Dans des études en laboratoire, l'équipe de Gilkes a codé en couleur les cellules hypoxiques en vert, puis a appliqué une technique appelée transcriptomique spatiale pour identifier les gènes activés dans la région périnécrotique et ceux qui sont restés activés lorsque les cellules ont migré vers des régions tumorales plus oxygénées. Ils ont comparé les cellules des tumeurs primaires de souris avec celles qui étaient entrées dans la circulation sanguine ou dans les poumons. Un sous-ensemble de gènes induits par l’hypoxie a continué à être exprimé longtemps après que les cellules cancéreuses se soient échappées de la tumeur initiale.
Les résultats suggèrent la possibilité d’une sorte de souvenir de l’exposition à des conditions hypoxiques. »
Daniele Gilkes, Ph.D., professeur adjoint d'oncologie à Johns Hopkins
La nouvelle recherche a montré une disparité entre ce qui se passe dans les modèles de laboratoire et ce qui se passe dans le corps humain, résolvant ainsi un mystère qui intriguait les scientifiques. Lorsque les cellules d’une boîte sont hypoxiques et retrouvent des niveaux élevés d’oxygène en peu de temps, elles ont tendance à arrêt exprimer les gènes (induits par l'hypoxie) et revenir à la normale. Cependant, dans les tumeurs, l’hypoxie peut être davantage une maladie chronique qu’aiguë. Lorsque l'équipe de Gilkes a exposé les cellules à l'hypoxie pendant une période plus longue – ; cinq jours suffisaient généralement – ; ils ont imité ce qui se passait dans les modèles de souris.
Les résultats étaient particulièrement prédictifs pour le cancer du sein triple négatif (CSTN), qui présente un taux de récidive élevé. Les chercheurs ont découvert que les biopsies de patients atteints de TNBC qui avaient récidivé dans les trois ans présentaient des niveaux plus élevés d'une protéine appelée MUC1.
Dans le cadre de leur modèle de recherche, Gilkes et son équipe ont bloqué MUC1 en utilisant un composé appelé GO-203 pour voir s'il réduirait la propagation des cellules cancéreuses du sein vers les poumons. Leur objectif était d’éliminer spécifiquement les cellules métastatiques agressives post-hypoxiques.
« Si nous réduisions le niveau de MUC1 dans ces cellules hypoxiques, elles n'étaient plus capables de survivre dans la circulation sanguine ou en présence d'espèces réactives de l'oxygène, et elles formaient moins de métastases chez la souris », explique Gilkes. Cependant, d'autres facteurs entrent en jeu, dit-elle, et des recherches supplémentaires sera nécessaire pour voir si cette découverte est vraie pour tous les types de cancer.
Un essai clinique de phase I/II ciblant MUC1 pour les patients atteints de cancers avancés dans une variété de types de tumeurs solides – ; y compris ceux trouvés dans le cancer du sein, de l'ovaire et colorectal – ; est en cours, dit Gilkes.
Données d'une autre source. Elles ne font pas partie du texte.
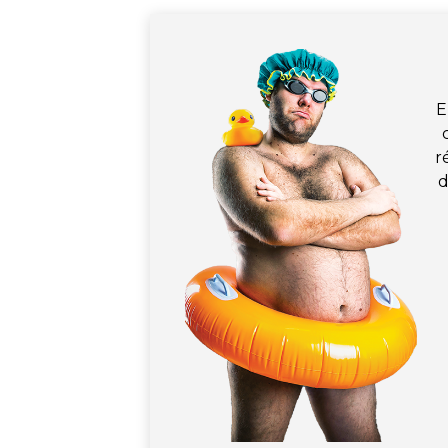
E
r
d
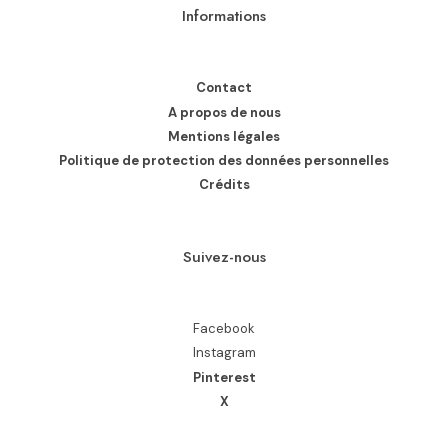
Informations
Contact
A propos de nous
Mentions légales
Politique de protection des données personnelles
Crédits
Suivez-nous
Facebook
Instagram
Pinterest
X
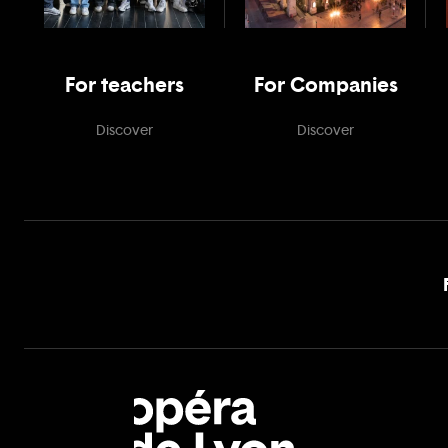
For teachers
For Companies
Discover
Discover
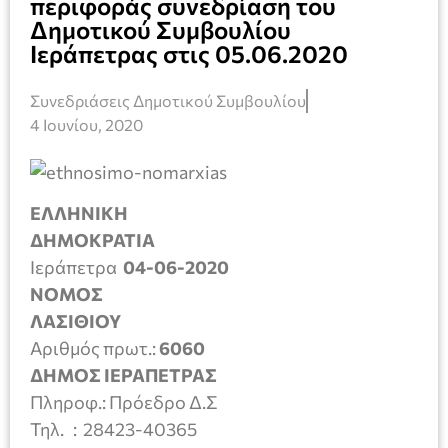
περιφοράς συνεδρίαση του
Δημοτικού Συμβουλίου
Ιεράπετρας στις 05.06.2020
Συνεδριάσεις Δημοτικού Συμβουλίου
4 Ιουνίου, 2020
ΕΛΛΗΝΙΚΗ
ΔΗΜΟΚΡΑΤΙΑ
Ιεράπετρα
04-06-2020
ΝΟΜΟΣ
ΛΑΣΙΘΙΟΥ
Αριθμός πρωτ.:
6060
ΔΗΜΟΣ ΙΕΡΑΠΕΤΡΑΣ
Πληροφ.: Πρόεδρο Δ.Σ
Τηλ. : 28423-40365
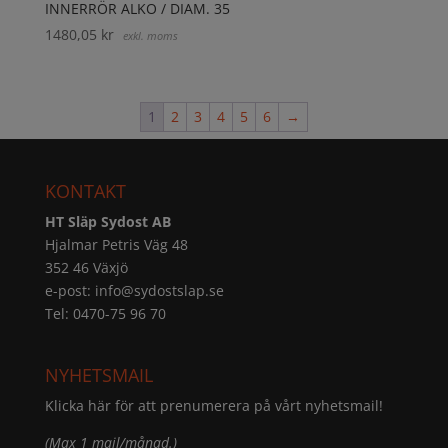
INNERRÖR ALKO / DIAM. 35
1480,05
kr
exkl. moms
1
2
3
4
5
6
→
KONTAKT
HT Släp Sydost AB
Hjalmar Petris Väg 48
352 46 Växjö
e-post:
info@sydostslap.se
Tel: 0470-75 96 70
NYHETSMAIL
Klicka här för att prenumerera på vårt nyhetsmail!
(Max 1 mail/månad.)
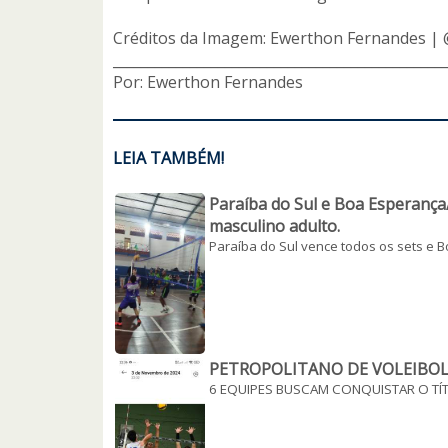
Créditos da Imagem: Ewerthon Fernandes |
_______________________________________________
Por: Ewerthon Fernandes
LEIA TAMBÉM!
Paraíba do Sul e Boa Esperança/
masculino adulto.
Paraíba do Sul vence todos os sets e B
PETROPOLITANO DE VOLEIBOL
6 EQUIPES BUSCAM CONQUISTAR O TÍ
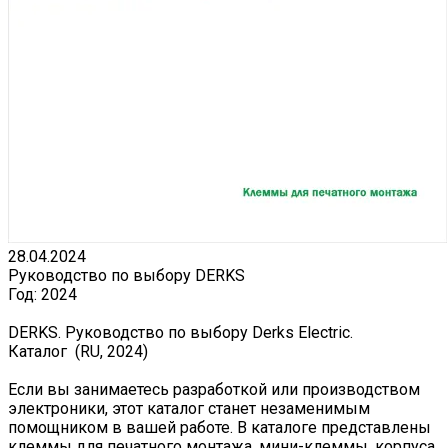
28.04.2024
Руководство по выбору DERKS
Год:
2024
DERKS. Руководство по выбору Derks Electric.
Каталог (RU, 2024)
Если вы занимаетесь разработкой или производством
электроники, этот каталог станет незаменимым
помощником в вашей работе. В каталоге представлены
клеммы для печатного монтажа, мини-клеммы, корпуса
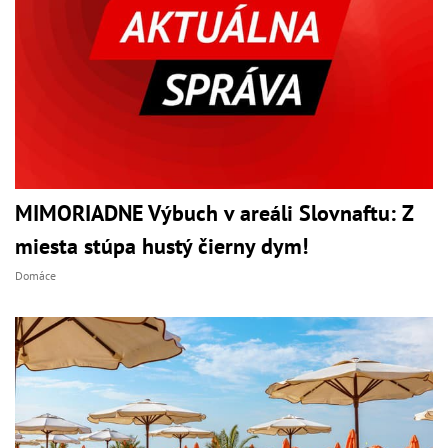
MIMORIADNE Výbuch v areáli Slovnaftu: Z
miesta stúpa hustý čierny dym!
Domáce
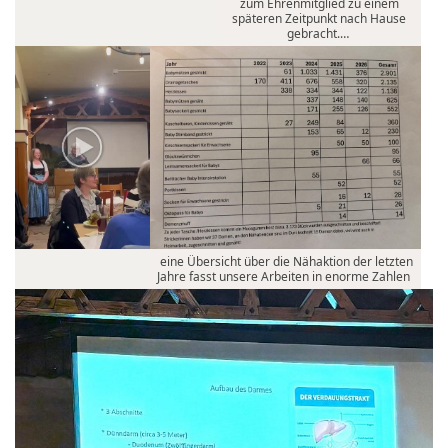
zum Ehrenmitglied zu einem
späteren Zeitpunkt nach Hause
gebracht.…
eine Übersicht über die Nähaktion der letzten
Jahre fasst unsere Arbeiten in enorme Zahlen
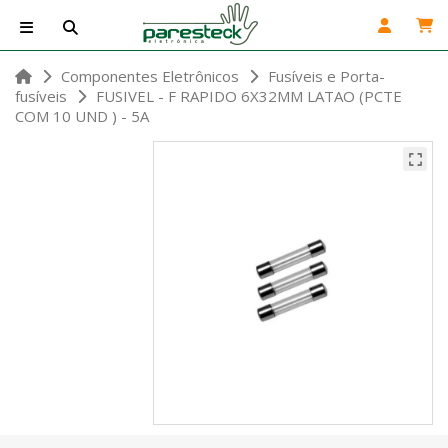
Componentes Eletrônicos
Fusíveis e Porta-
fusíveis
FUSIVEL - F RAPIDO 6X32MM LATAO (PCTE
COM 10 UND ) - 5A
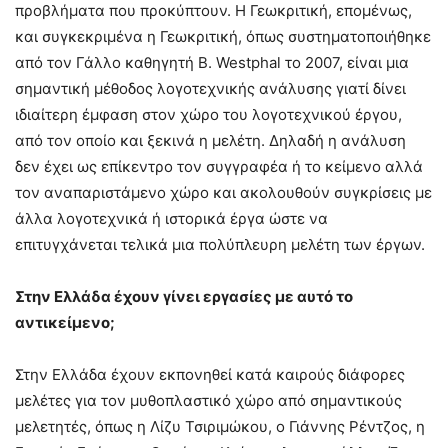
προβλήματα που προκύπτουν. Η Γεωκριτική, επομένως,
και συγκεκριμένα η Γεωκριτική, όπως συστηματοποιήθηκε
από τον Γάλλο καθηγητή B. Westphal το 2007, είναι μια
σημαντική μέθοδος λογοτεχνικής ανάλυσης γιατί δίνει
ιδιαίτερη έμφαση στον χώρο του λογοτεχνικού έργου,
από τον οποίο και ξεκινά η μελέτη. Δηλαδή η ανάλυση
δεν έχει ως επίκεντρο τον συγγραφέα ή το κείμενο αλλά
τον αναπαριστάμενο χώρο και ακολουθούν συγκρίσεις με
άλλα λογοτεχνικά ή ιστορικά έργα ώστε να
επιτυγχάνεται τελικά μια πολύπλευρη μελέτη των έργων.
Στην Ελλάδα έχουν γίνει εργασίες με αυτό το
αντικείμενο;
Στην Ελλάδα έχουν εκπονηθεί κατά καιρούς διάφορες
μελέτες για τον μυθοπλαστικό χώρο από σημαντικούς
μελετητές, όπως η Λίζυ Τσιριμώκου, ο Γιάννης Ρέντζος, η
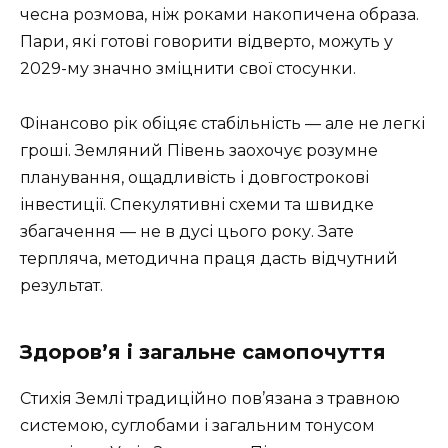
чесна розмова, ніж роками накопичена образа.
Пари, які готові говорити відверто, можуть у
2029-му значно зміцнити свої стосунки.
Фінансово рік обіцяє стабільність — але не легкі
гроші. Земляний Півень заохочує розумне
планування, ощадливість і довгострокові
інвестиції. Спекулятивні схеми та швидке
збагачення — не в дусі цього року. Зате
терпляча, методична праця дасть відчутний
результат.
Здоров’я і загальне самопочуття
Стихія Землі традиційно пов’язана з травною
системою, суглобами і загальним тонусом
Les co-auteurs de l'étude étaient Inês Godet, Harsh Oza, Yi Shi, Natalie Joe, Alyssa Weinstein, Jeanette Johnson, Michael Considine, Swathi Talluri, Jingyuan Zhang, Reid Xu, Steven Doctorman, Genevieve Stein-O'Brien, Luciane Kagohara, Cesar Santa. -Maria et Elana Fertig, de Johns Hopkins, et Delma Mbulaiteye du programme NIDDK STEP-UP des National Institutes of Health.
Le travail a été financé par la Fondation Jayne Koskinas Ted Giovanis pour la santé et la politique, le numéro de subvention NCI/SKCCC Core P50CA006973, le numéro de subvention NCI 5U01CA253403-03 et le National Cancer Center.
Santa-Maria a reçu des fonds de recherche d'AstraZeneca, GSK/Tesaro, Merck, Gilead, Celldex, BMS et Pfizer, ainsi que des honoraires de consultation de Seattle Genetics. Fertig siège au conseil consultatif scientifique de Resistance Bio, est consultant pour Merck et Mestag Therapeutics et a reçu un financement de recherche d'Abbvie, Inc. et de Roche/Genentech. Ces relations sont gérées par l'Université Johns Hopkins conformément à ses politiques en matière de conflits d'intérêts.